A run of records
□ □ □ □ □

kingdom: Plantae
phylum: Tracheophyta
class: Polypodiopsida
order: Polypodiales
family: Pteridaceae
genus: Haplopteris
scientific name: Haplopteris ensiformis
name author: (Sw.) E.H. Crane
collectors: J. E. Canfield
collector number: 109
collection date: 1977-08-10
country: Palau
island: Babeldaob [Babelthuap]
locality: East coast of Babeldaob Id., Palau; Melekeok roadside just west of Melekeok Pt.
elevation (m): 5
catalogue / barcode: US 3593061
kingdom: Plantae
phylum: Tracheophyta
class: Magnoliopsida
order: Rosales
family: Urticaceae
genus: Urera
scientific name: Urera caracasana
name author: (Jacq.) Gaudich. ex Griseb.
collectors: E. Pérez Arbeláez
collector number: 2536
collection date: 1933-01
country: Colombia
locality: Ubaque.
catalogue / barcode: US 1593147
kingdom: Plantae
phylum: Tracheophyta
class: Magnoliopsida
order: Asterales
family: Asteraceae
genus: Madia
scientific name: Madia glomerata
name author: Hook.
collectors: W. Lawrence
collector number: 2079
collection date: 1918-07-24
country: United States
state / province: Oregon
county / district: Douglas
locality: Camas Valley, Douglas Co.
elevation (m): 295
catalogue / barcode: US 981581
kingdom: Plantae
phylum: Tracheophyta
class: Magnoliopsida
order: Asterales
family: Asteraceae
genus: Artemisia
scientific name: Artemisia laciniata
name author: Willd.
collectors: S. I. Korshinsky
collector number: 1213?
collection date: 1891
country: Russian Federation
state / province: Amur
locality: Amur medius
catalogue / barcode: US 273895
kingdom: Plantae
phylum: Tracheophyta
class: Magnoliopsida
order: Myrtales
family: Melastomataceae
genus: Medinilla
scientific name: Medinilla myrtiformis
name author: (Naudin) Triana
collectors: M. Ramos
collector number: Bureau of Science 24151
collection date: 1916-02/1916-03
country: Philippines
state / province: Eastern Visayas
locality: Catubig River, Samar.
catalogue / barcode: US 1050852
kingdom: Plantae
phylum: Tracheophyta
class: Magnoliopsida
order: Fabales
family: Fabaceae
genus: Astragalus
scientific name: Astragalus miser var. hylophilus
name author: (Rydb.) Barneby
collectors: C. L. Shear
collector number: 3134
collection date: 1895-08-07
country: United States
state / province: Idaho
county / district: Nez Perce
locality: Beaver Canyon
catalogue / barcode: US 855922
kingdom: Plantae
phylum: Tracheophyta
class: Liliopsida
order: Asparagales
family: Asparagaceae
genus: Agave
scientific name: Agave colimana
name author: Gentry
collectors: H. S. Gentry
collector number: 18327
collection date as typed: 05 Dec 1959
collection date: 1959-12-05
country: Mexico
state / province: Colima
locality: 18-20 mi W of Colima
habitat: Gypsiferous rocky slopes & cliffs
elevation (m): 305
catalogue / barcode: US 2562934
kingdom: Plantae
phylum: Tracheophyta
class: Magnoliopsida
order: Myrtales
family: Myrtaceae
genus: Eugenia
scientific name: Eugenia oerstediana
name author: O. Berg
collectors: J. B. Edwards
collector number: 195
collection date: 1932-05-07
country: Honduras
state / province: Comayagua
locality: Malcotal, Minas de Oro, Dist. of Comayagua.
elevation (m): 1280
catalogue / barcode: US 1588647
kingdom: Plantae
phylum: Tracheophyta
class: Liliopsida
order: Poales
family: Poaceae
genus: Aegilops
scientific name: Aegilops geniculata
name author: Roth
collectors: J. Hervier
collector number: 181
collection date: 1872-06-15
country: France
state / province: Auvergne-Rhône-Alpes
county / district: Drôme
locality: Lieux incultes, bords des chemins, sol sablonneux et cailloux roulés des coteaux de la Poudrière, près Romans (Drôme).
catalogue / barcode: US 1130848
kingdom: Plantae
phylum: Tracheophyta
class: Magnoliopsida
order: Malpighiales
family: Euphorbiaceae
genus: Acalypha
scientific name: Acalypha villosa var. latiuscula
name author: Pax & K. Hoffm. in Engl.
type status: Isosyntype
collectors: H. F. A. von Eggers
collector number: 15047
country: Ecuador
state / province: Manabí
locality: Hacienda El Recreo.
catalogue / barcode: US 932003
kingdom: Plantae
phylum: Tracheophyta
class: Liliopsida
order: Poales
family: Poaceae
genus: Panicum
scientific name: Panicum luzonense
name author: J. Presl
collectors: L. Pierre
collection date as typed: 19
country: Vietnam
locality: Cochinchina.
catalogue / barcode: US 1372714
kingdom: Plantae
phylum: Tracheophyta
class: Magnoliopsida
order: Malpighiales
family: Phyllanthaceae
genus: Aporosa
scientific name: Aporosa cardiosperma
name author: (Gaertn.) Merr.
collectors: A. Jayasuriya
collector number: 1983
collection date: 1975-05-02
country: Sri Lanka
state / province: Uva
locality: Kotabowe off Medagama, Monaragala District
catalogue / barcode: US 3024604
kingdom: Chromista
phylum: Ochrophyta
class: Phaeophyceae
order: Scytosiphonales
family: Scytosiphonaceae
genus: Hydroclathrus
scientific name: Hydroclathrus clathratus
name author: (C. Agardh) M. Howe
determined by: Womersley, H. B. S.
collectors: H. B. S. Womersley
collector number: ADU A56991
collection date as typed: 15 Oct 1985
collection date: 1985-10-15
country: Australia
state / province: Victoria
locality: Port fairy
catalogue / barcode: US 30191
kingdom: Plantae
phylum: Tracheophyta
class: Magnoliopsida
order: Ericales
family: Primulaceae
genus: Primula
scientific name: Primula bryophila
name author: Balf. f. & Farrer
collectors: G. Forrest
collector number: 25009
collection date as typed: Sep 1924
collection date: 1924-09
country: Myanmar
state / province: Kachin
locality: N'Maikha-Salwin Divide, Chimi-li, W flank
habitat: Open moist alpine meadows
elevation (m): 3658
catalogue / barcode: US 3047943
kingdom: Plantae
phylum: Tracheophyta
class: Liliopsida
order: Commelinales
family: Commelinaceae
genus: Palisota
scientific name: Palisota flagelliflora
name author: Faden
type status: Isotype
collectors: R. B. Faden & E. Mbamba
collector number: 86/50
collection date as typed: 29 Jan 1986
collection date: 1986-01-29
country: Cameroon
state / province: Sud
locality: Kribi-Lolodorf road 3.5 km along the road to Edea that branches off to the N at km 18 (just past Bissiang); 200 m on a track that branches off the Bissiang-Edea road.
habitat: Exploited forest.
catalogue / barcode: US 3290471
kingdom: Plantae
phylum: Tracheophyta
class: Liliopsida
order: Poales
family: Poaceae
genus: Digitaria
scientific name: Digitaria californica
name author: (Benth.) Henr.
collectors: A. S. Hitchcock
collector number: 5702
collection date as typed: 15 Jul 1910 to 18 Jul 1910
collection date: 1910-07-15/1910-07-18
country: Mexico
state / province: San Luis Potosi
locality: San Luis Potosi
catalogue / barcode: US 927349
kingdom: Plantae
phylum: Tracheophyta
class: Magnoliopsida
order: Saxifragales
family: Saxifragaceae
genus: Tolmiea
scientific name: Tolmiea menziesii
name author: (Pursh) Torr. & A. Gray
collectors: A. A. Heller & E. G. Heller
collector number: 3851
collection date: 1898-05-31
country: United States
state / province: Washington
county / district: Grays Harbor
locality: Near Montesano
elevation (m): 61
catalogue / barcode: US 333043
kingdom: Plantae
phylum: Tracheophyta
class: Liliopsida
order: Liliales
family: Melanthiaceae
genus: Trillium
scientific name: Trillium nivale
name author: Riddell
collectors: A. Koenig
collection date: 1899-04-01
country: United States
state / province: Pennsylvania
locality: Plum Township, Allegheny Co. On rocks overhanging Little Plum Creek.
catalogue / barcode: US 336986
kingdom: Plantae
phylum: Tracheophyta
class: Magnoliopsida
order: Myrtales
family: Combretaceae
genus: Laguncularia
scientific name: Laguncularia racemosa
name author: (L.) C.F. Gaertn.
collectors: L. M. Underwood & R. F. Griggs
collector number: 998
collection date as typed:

□ □ □ □ □

Write out the stretch of items from the line containing "locality: Camas Valley, Douglas Co." through the line containing "name author: Willd.", both ends included.

FINAL ANSWER:
locality: Camas Valley, Douglas Co.
elevation (m): 295
catalogue / barcode: US 981581
kingdom: Plantae
phylum: Tracheophyta
class: Magnoliopsida
order: Asterales
family: Asteraceae
genus: Artemisia
scientific name: Artemisia laciniata
name author: Willd.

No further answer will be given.